One of the most obvious ways you can encourage talent from afar to join you is by allowing them to work outside of the office, so they can avoid relocation altogether. However, Nationwide’s research revealed that nearly two thirds (64%) of workers never work from home. On average, employees average just one day a month working from home.

“I think the prospect and offer of flexible working is critical, but as our data suggests there is still reluctance to deliver on this,” Jon Hull, Head of Resourcing Delivery at Nationwide told HR Grapevine. “There is still fear about managing remotely.”

But Mark Grimley, Director of Corporate Services at Hammersmith and Fulham Council, added that technology has made remote working easier and smoother than ever.

“The emergence of cloud technology has enabled people not just to work remotely, but to remain part of the team, to collaborate, share and work together,” he told HR Grapevine. “You don’t need people physically next to each other – but you do need a cultural mindset that has high trust in the people who aren’t there, and a different managerial response that allows leaders to coach remotely.”

Attract talent to come to you with a solid benefits package

If you really do need people to come into the office, making your firm as attractive as possible when compared to competitors could be the way to go. Charlotte Thatcher, Head of Human Resources at Oodle Car Finance, told HR Grapevine that offering something that goes above and beyond what others in their industry provided was a successful attraction technique.

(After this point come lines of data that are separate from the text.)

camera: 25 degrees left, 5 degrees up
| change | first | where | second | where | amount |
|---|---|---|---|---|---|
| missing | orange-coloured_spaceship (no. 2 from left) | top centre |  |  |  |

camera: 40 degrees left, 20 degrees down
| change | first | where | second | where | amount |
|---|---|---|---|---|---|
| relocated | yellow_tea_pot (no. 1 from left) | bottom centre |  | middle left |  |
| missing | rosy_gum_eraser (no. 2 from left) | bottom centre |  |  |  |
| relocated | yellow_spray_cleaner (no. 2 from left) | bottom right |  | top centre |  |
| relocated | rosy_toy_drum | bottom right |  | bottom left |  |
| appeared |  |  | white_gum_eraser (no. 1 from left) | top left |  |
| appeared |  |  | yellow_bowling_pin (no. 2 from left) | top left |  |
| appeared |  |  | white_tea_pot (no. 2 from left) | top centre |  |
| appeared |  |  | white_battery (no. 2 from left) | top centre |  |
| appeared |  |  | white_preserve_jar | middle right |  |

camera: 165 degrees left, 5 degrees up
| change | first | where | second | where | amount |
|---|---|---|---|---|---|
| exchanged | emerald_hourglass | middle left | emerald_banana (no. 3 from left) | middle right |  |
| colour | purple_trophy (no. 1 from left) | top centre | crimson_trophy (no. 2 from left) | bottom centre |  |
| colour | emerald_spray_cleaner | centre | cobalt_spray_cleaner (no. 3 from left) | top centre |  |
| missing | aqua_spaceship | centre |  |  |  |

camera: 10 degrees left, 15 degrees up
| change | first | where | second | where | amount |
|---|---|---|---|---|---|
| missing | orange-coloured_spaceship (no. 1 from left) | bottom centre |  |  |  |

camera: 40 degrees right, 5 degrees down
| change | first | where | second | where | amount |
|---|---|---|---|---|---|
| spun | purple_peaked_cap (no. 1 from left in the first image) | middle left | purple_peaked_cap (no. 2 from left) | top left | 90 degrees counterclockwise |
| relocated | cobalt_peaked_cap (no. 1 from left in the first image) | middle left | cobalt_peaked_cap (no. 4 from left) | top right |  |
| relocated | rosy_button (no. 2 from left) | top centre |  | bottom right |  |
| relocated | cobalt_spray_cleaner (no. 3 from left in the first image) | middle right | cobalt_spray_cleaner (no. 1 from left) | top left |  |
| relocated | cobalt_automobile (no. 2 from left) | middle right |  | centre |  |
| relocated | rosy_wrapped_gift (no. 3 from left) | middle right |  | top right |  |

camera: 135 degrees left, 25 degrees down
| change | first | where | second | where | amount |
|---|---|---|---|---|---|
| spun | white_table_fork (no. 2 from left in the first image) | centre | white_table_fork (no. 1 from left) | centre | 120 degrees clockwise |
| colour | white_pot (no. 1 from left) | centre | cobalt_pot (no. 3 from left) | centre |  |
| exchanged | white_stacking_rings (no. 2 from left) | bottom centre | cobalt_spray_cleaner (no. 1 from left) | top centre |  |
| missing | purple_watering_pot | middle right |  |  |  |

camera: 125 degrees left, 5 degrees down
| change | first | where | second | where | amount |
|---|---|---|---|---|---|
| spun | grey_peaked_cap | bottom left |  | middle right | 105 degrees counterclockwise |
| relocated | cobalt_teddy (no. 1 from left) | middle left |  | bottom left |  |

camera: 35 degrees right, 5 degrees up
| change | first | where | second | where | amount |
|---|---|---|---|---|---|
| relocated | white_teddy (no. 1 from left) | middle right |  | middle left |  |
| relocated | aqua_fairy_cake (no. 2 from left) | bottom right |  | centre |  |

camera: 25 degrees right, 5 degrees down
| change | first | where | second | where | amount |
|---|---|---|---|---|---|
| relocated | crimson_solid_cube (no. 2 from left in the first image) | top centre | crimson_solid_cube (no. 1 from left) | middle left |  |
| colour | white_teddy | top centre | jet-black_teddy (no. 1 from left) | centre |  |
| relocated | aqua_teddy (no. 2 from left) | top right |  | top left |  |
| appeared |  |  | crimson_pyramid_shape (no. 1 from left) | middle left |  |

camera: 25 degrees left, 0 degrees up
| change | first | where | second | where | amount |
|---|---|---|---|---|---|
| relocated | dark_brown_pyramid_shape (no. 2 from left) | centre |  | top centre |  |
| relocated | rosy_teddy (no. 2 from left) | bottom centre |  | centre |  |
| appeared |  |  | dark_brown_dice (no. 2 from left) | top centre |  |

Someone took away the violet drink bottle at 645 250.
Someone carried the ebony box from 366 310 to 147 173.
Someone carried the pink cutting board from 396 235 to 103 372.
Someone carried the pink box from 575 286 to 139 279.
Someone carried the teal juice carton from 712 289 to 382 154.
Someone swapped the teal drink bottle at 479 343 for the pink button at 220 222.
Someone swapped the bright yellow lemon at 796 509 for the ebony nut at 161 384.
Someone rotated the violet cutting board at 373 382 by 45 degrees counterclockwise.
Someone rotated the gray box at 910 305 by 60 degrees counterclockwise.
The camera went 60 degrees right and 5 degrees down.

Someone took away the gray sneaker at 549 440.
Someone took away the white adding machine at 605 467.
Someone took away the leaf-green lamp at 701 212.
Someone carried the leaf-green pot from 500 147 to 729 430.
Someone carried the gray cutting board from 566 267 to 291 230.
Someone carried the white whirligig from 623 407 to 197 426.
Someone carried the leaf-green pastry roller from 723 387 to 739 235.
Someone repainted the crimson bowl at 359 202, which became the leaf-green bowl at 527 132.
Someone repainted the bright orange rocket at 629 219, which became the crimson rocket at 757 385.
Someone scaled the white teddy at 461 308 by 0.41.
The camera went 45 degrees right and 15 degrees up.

“We found that we’re the only financial services company in the locality, and offering flexible working, assisting with the process of relocating for certain roles (such as providing temporary accommodation and assistance with moving) are something that candidates really appreciate,” she said. “We’ve found that there’s a whole market of talent willing to relocate for the right role, but they just get no help or support in this area. It takes some of the stress off themselves, but also shows that we care.”

This allowed the firm to tap into a wider pool of talent, further ensuring they hire the right person for the role regardless of where they originally were from.

Build a talent pipeline of your own to cope with future skills gaps

A longer-term solution can be to focus on building up the talent you to have so they will be well-suited for roles you’ll need to fill in the future.

“Obviously, you want the best people for the role and for your company, but that doesn’t mean they need to have a wealth of experience,” explained Thatcher. “With our Operations team for example, we’ve hired smart graduates and school leavers, and trained them in order to fulfil the roles where we can’t find experienced candidates locally.

“It’s important sometimes to grow your own talent, especially where there’s a constant battle to find the best person; plan ahead and – instead of fighting over the best candidate – think ahead and hire for potential. We’ve found this to be a hugely successful strategy and has been a great source of skills for Oodle.”

Writing for Inc, Christine Bird, Co-Founder and Chief Solutions Officer of Plum, suggested there were additional benefits to providing a comprehensive training programme for employees. “Giving a candidate with less experience a chance to prove him or herself will drive employee loyalty,” she explained.

“Everyone has strengths and weaknesses, but being able to adapt a candidate's individual abilities and work priorities to the needs of the position is the key success factor. Identifying these attributes will identify the raw potential in applicants.”